___ Data for the task
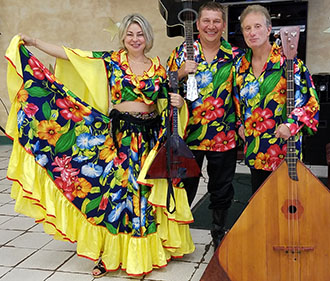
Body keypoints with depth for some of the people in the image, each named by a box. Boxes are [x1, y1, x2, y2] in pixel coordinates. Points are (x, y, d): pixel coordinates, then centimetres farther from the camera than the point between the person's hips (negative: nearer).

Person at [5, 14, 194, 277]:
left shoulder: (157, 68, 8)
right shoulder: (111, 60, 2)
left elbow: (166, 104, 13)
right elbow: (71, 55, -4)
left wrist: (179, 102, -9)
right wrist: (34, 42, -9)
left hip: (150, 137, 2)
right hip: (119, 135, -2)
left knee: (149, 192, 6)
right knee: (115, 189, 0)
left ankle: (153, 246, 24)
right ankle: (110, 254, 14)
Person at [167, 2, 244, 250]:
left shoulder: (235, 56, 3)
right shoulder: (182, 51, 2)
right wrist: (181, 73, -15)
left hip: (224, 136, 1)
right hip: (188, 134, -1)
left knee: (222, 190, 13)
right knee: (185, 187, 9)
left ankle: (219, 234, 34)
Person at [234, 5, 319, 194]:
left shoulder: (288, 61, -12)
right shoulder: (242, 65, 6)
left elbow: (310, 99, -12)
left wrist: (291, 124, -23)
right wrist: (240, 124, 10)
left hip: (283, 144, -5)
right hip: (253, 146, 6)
______
___ Data for the task
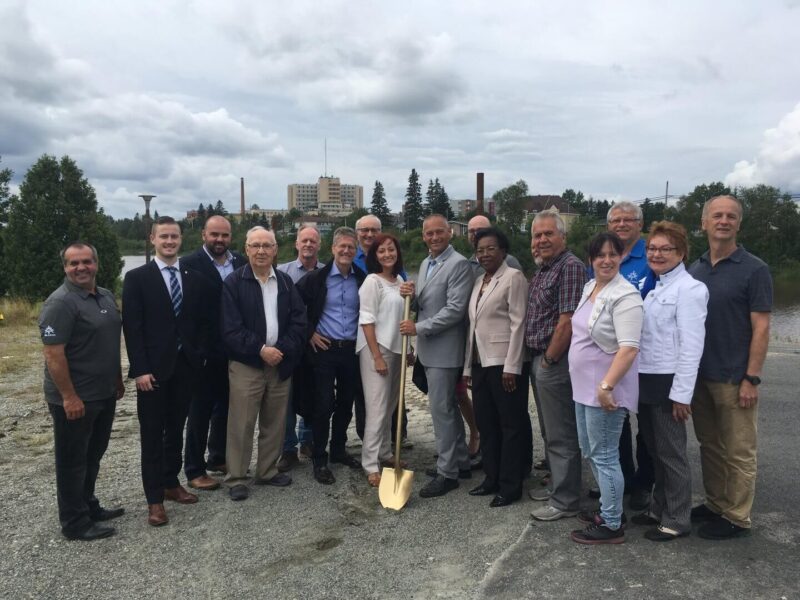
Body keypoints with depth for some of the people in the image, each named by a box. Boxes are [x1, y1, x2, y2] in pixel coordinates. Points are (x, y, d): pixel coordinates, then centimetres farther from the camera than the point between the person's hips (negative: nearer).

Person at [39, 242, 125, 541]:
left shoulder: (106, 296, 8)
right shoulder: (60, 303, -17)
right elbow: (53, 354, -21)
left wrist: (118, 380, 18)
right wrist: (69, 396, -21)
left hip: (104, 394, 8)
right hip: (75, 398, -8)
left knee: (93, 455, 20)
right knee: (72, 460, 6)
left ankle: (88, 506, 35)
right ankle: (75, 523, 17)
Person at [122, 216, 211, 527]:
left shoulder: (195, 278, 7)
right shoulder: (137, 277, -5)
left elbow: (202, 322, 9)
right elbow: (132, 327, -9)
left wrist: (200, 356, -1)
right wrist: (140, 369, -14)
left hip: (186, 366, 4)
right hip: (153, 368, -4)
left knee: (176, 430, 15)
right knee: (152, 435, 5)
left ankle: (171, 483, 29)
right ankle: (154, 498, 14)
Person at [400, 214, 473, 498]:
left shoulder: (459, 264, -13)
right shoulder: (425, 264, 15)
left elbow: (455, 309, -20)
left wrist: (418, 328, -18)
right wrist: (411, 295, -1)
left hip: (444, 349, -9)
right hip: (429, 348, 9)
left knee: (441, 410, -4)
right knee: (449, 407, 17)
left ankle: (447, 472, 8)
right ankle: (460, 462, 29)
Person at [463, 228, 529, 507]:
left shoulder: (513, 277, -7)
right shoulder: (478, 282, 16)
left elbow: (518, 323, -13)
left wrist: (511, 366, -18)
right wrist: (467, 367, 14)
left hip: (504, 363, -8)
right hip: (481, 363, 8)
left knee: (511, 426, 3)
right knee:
______
- _Instructions for the task_
Please copy the lines in the records above between the one holding "right shoulder: (242, 65, 6)" and the one holding "right hip: (253, 146, 6)", inclusive, exactly and with no other line.

- _Answer area_
right shoulder: (242, 65, 6)
left elbow: (310, 99, -12)
left wrist: (291, 124, -23)
right wrist: (240, 124, 10)
left hip: (283, 144, -5)
right hip: (253, 146, 6)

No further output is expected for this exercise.